A man has been found guilty of setting fire to a school in Rudheath, Northwich, stalking teachers working there and setting fire to a house as part of his personal crusade to ‘protect children’.
Phillip Day, of Saltash Close, Runcorn, was today [Tuesday 19 February] convicted of arson being reckless as to whether life was endangered, arson and two counts of stalking after a six-week trial at Chester Crown Court.
The 55-year-old was found not guilty of one count of burglary at the same trial.
The case dates back to 2010, when Day made unfounded allegations against a teacher from the University of Chester Academy Northwich (UCAN), which was formally known as Rudheath High School.
An investigation was carried out by the Cheshire Police Public Protection Directorate, but the claims were never substantiated.
Not satisfied with the outcome, and believing that there had been a cover-up, Day decided to launch a personal crusade in a bid to achieve his own justice.
Over the following years Day stalked the school and those working within it, specifically focusing on the headteacher and the teacher that he had made the original allegations against.
During this time he posted a number of messages and videos on social media naming the teacher – he also falsely claimed that children had been harmed at the academy.
Day went as far as warning parents against sending their children to the school as they were attending an open evening for prospective pupils.
His mission came to a head in the early hours of Sunday 25 February 2018, when he deliberately set fire to the school.
The roof of the building was set alight in 17 different locations – Day systematically removed roof tiles and pierced the felt before pouring petrol inside and lighting it.
He was seen by people living nearby calmly strolling around the school grounds carrying a jerrycan as the roof was on fire.
Two local residents took it upon themselves to locate Day as he left the site. They saw him running across a road outside the school before losing sight of him.
The couple then saw a red Volvo drive away from the scene and noted down the registration number. Police traced this vehicle as being registered to Day’s wife.
Day was later arrested in relation to the incident.
When he was arrested he was in possession of the keys to the car and the vehicle itself was located in a cul-de-sac near to his home.
Following his arrest, Day refused to answer any questions put to him by officers.
The fire caused extensive damage to the school – it is estimated the damage will cost in the region of £2.4 million to repair.

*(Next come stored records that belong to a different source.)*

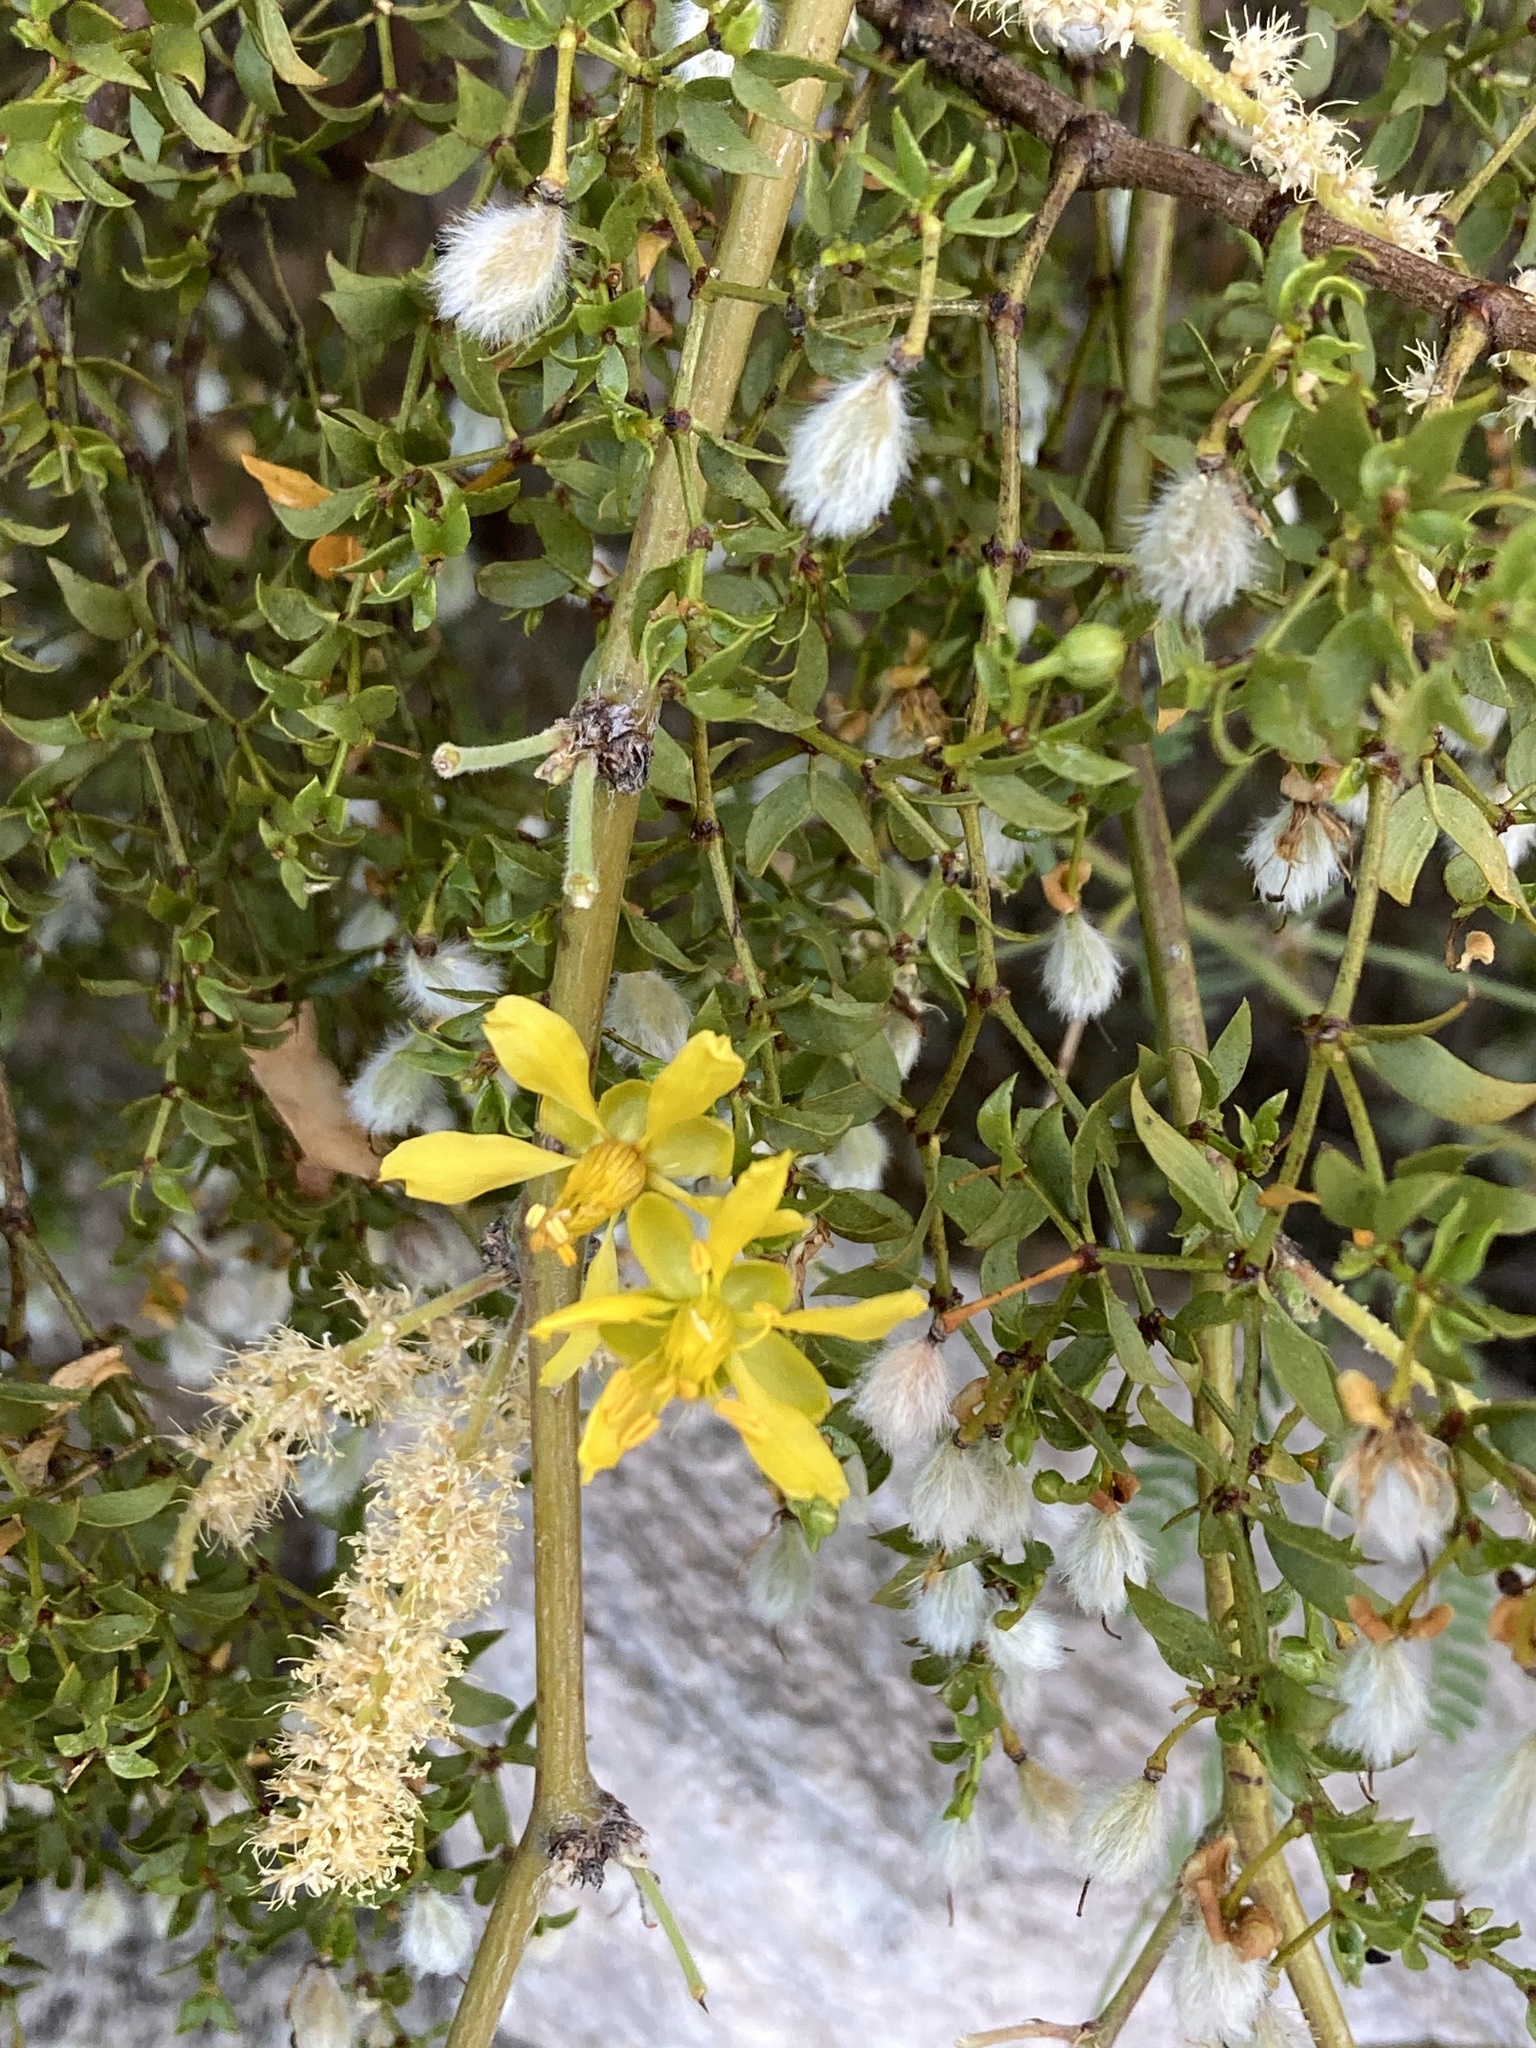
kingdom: Plantae
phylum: Tracheophyta
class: Magnoliopsida
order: Zygophyllales
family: Zygophyllaceae
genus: Larrea
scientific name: Larrea tridentata
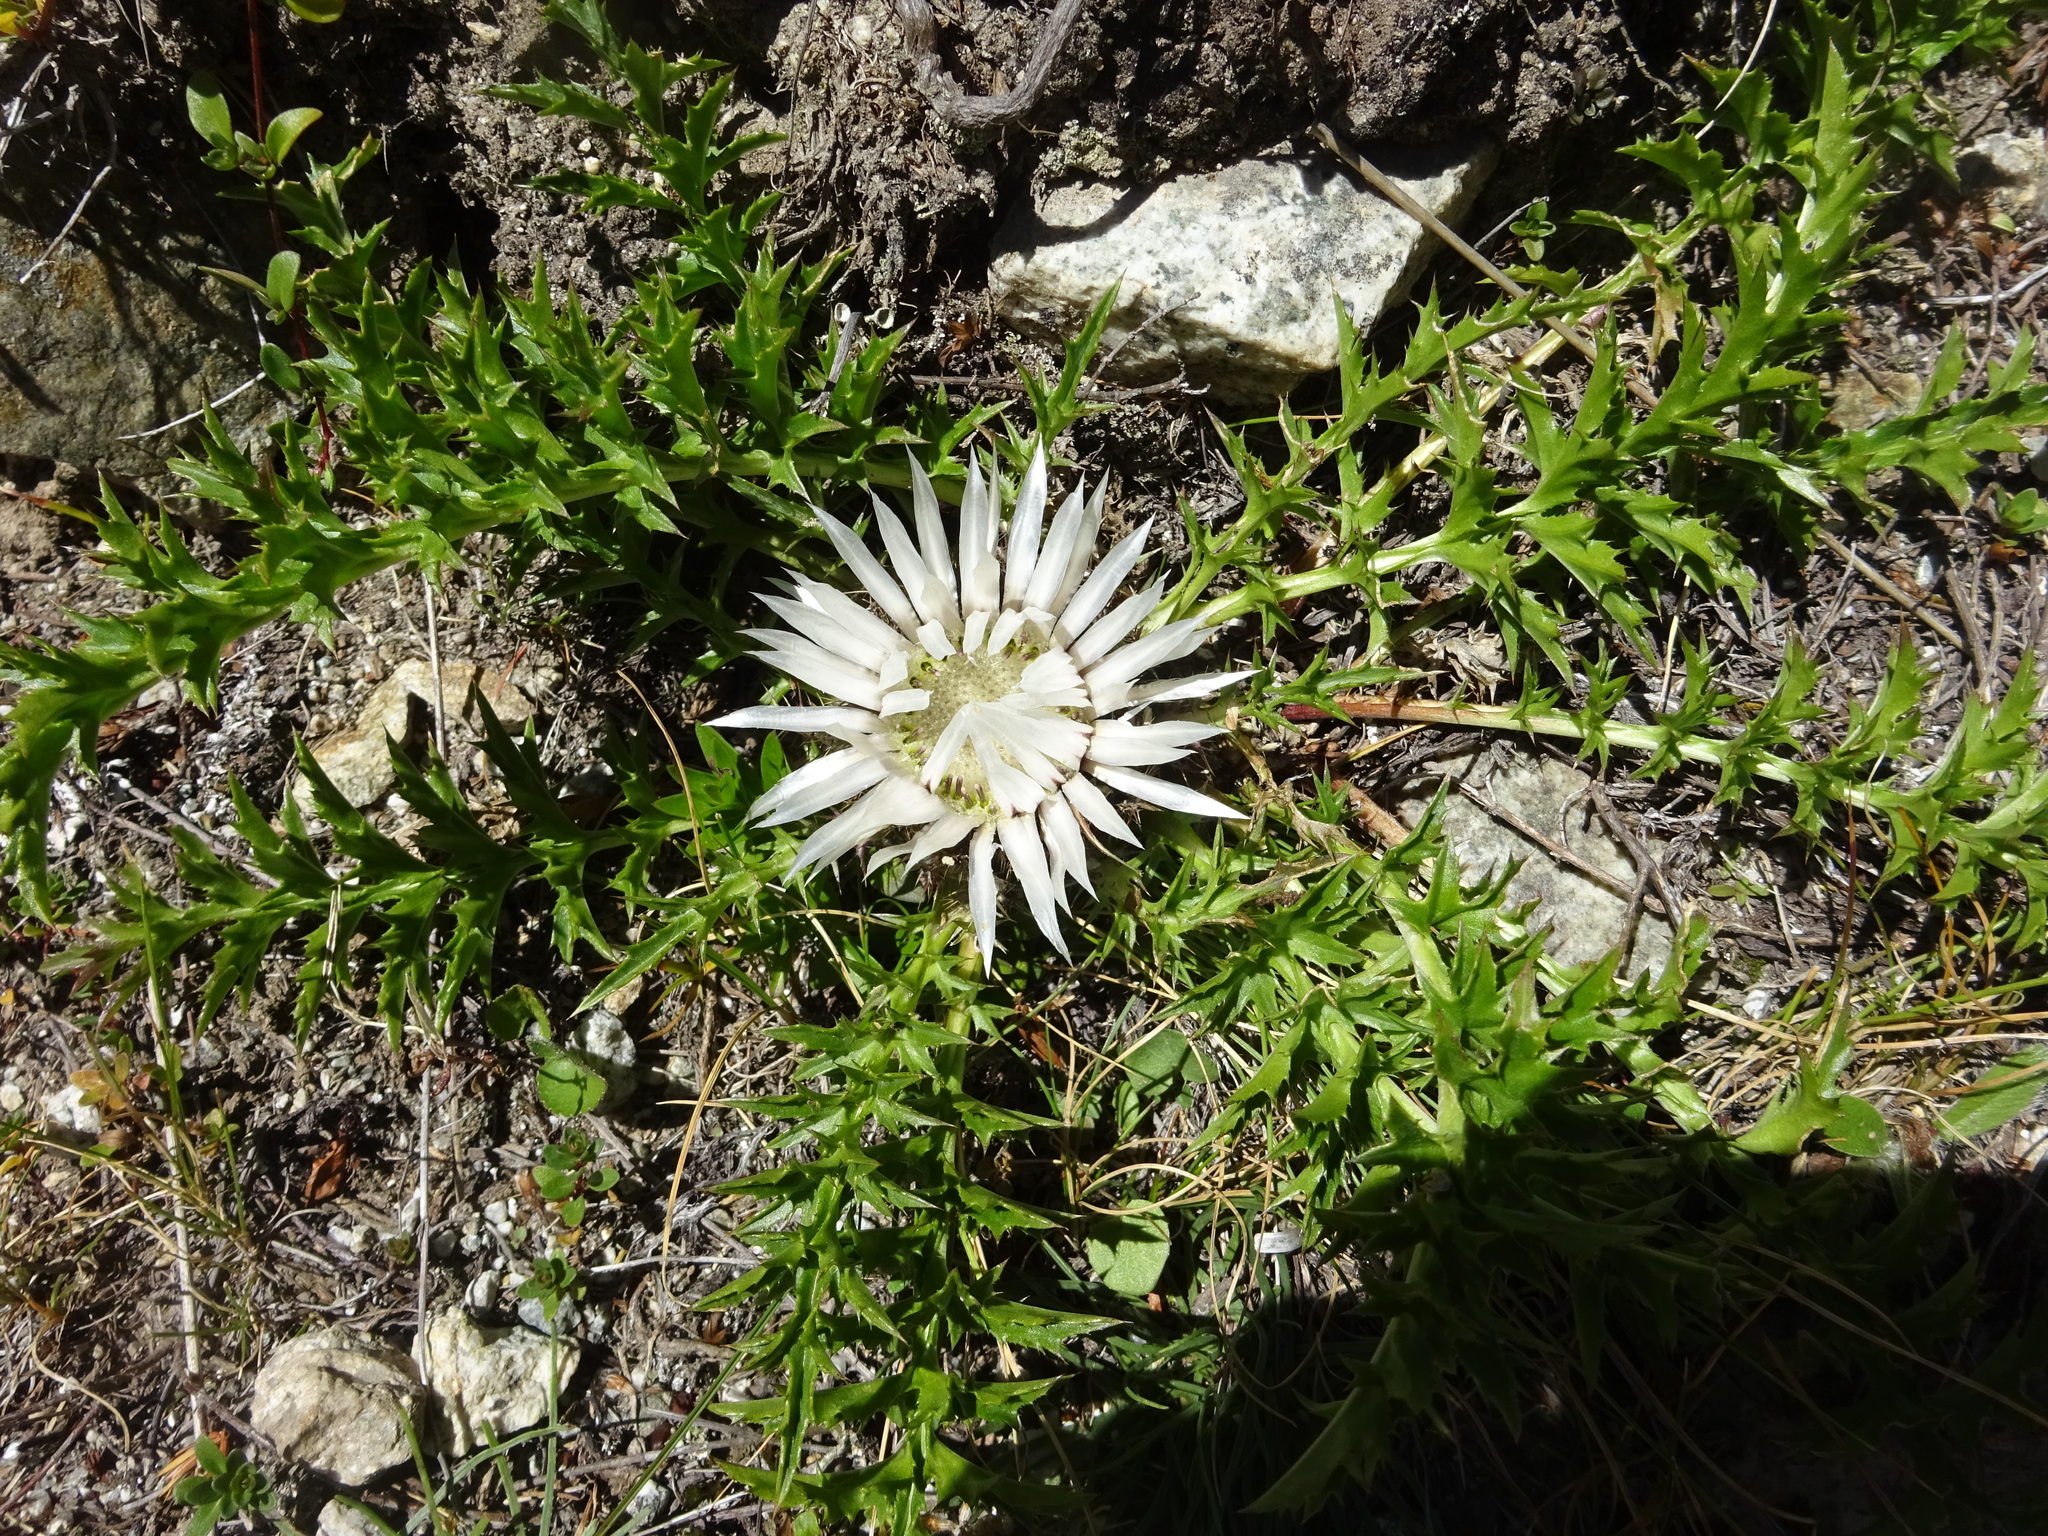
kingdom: Plantae
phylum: Tracheophyta
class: Magnoliopsida
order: Asterales
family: Asteraceae
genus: Carlina
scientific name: Carlina acaulis
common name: Stemless carline thistle
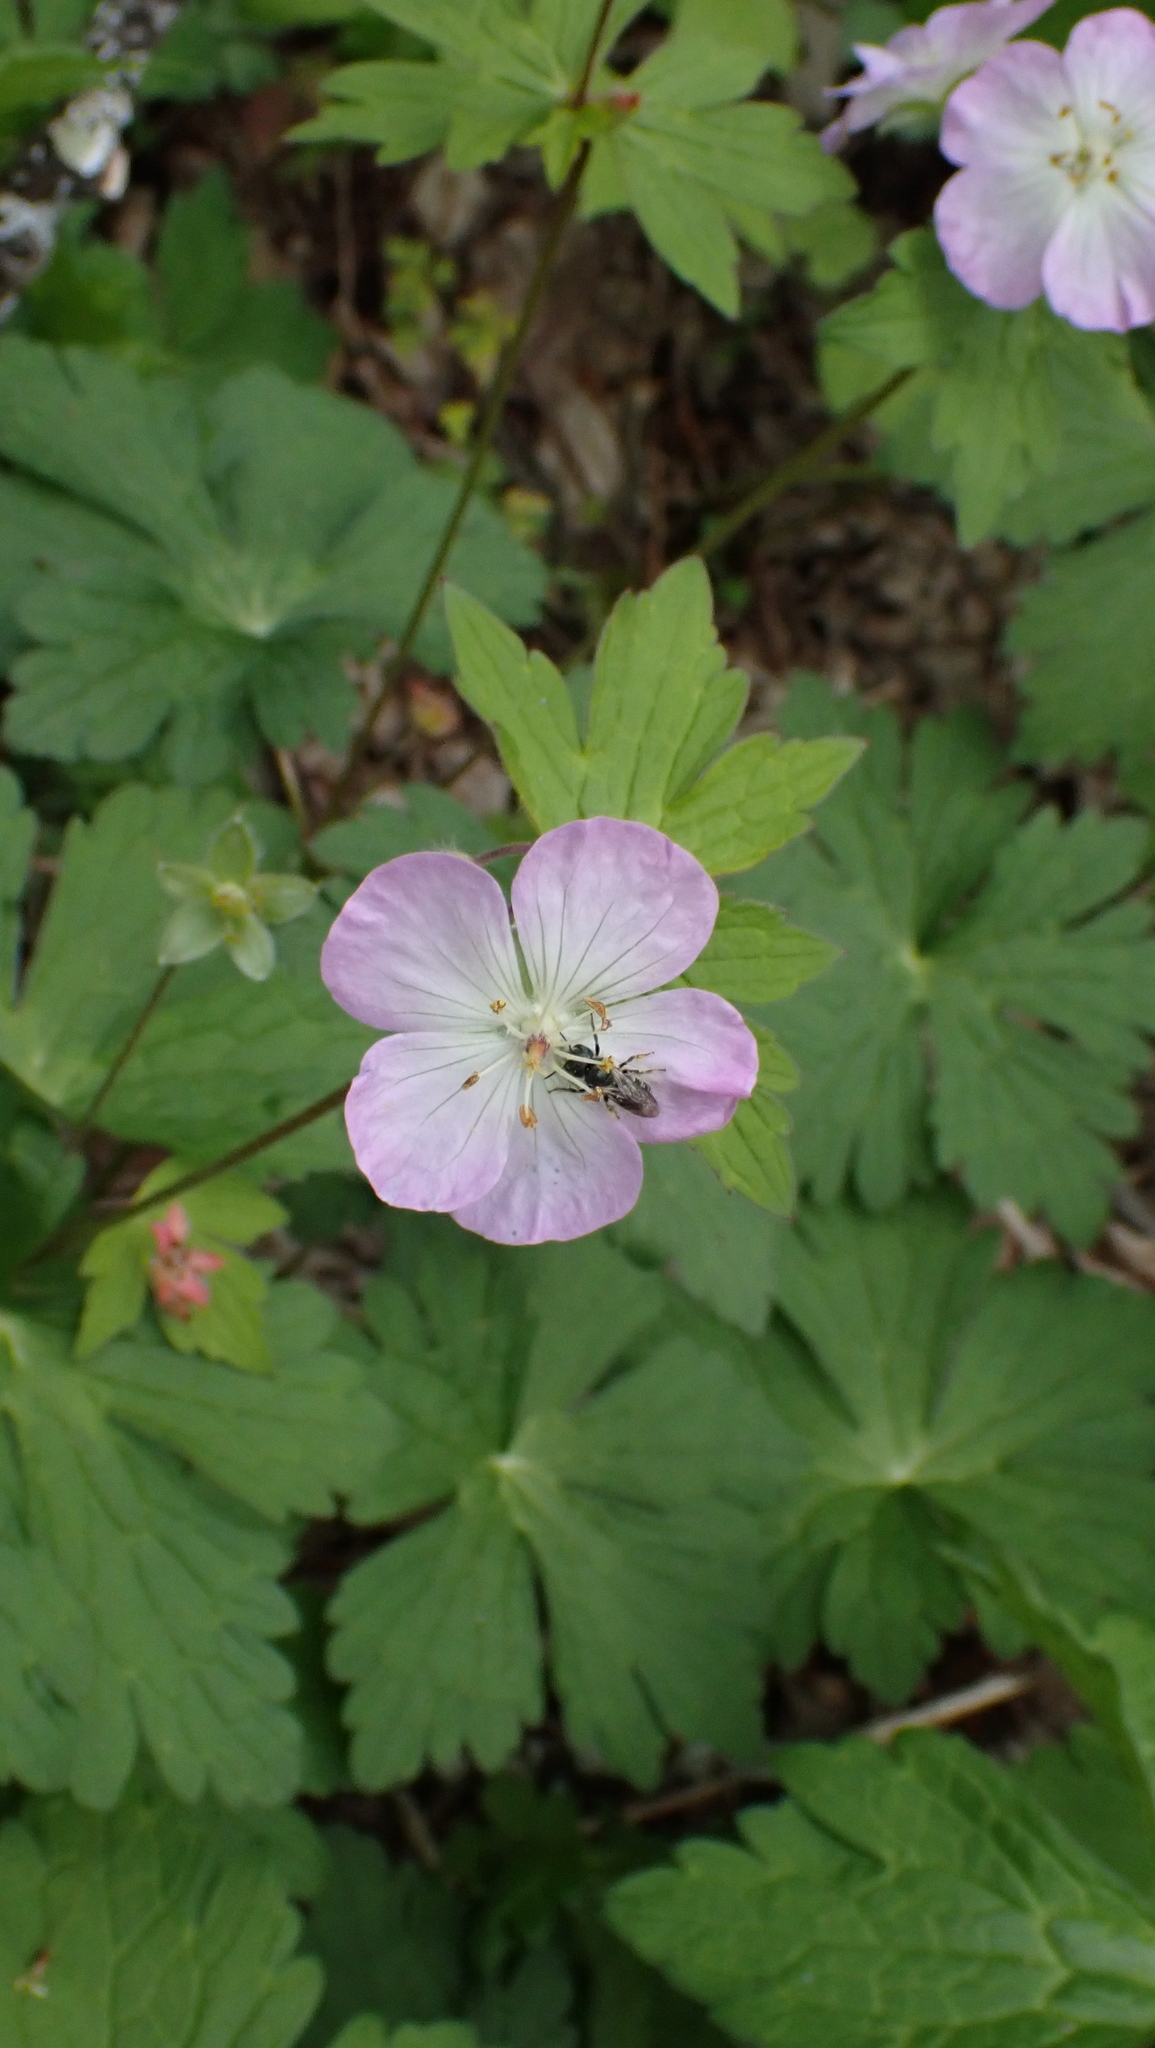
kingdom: Plantae
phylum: Tracheophyta
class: Magnoliopsida
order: Geraniales
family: Geraniaceae
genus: Geranium
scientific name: Geranium maculatum
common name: Spotted geranium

Following his arrest in Cheshire officers were contacted by colleagues at Essex Police, who wanted to speak to Day regarding a burglary and arson at a house in Essex.
The incident was linked to a case where Day again believed that there had been a miscarriage of justice, involving a woman.
Officers discovered that Day had contacted the woman over social media and started to have an affair with her.
After forming a relationship with her, Day decided to target a man involved in the same case.
On 31 December 2017 Day drove to the man’s home in Saffron Walden and set fire to the property.
He set 15 separate fires across the building, causing £1.6 million worth of damage.
Just hours after starting the fire Day posted on social media that his New Year’s resolution was to ‘work for children’.
Following today’s verdict, Detective Constable Paul Cundy, from Northwich CID, said: “This has been a complex and lengthy investigation focusing on a number of different elements.
“Day’s actions over an eight-year period were despicable. He decided to take the law into his own hands, causing millions of pounds worth of damage to a local school with no regard for the consequences.
“This had a significant impact on teachers and pupils, with the school being forced to close whilst alternative arrangements were made.
“Without the actions of local firefighters, who not only extinguished the fire but also managed to rescue many items – including valuable school work – from inside the building, the consequences could have been far worse.
“Day also waged a campaign against two teachers, causing them a lot of upset and distress.
“I hope that the guilty verdicts provides the victims with some closure and allows them to move on with their lives.
“I would like to thank all those involved in this case and acknowledge the help of the local community, who were key in identifying Day as a suspect.
“Thankfully, as a result of a thorough investigation by officers from Northwich Local Policing Unit, and in conjunction with Essex Police, Day is now facing the consequences of his actions and a long prison sentence.”
Paul Binyon, from Cheshire Fire and Rescue Service, added: “Day’s reckless actions put the lives of local residents and firefighters at considerable risk, whilst causing major disruption to children’s education, and we welcome today's guilty verdicts.
“Arson is a serious crime and the fire at the school in Northwich was one of the worst incidents I have ever had to deal with.
“When firefighters arrived at the scene the fire had already taken hold and the building was heavily smoke logged, including an on-site flat where the caretaker had been sleeping, who suffered inhalation of smoke when discovering the fire.
“At the height of the blaze there were more than 50 firefighters involved, along with 12 fire engines, two aerial platforms, a welfare unit, a command and control unit, a high-volume pump and a number of specialist officers.
“The crews that attended the incident worked tirelessly to bring the fire under control, and as a result of their hard work, and close liaison with the UCAN staff, they were able to limit the damage that was caused to the school.”
Day will be sentenced on Friday April 12.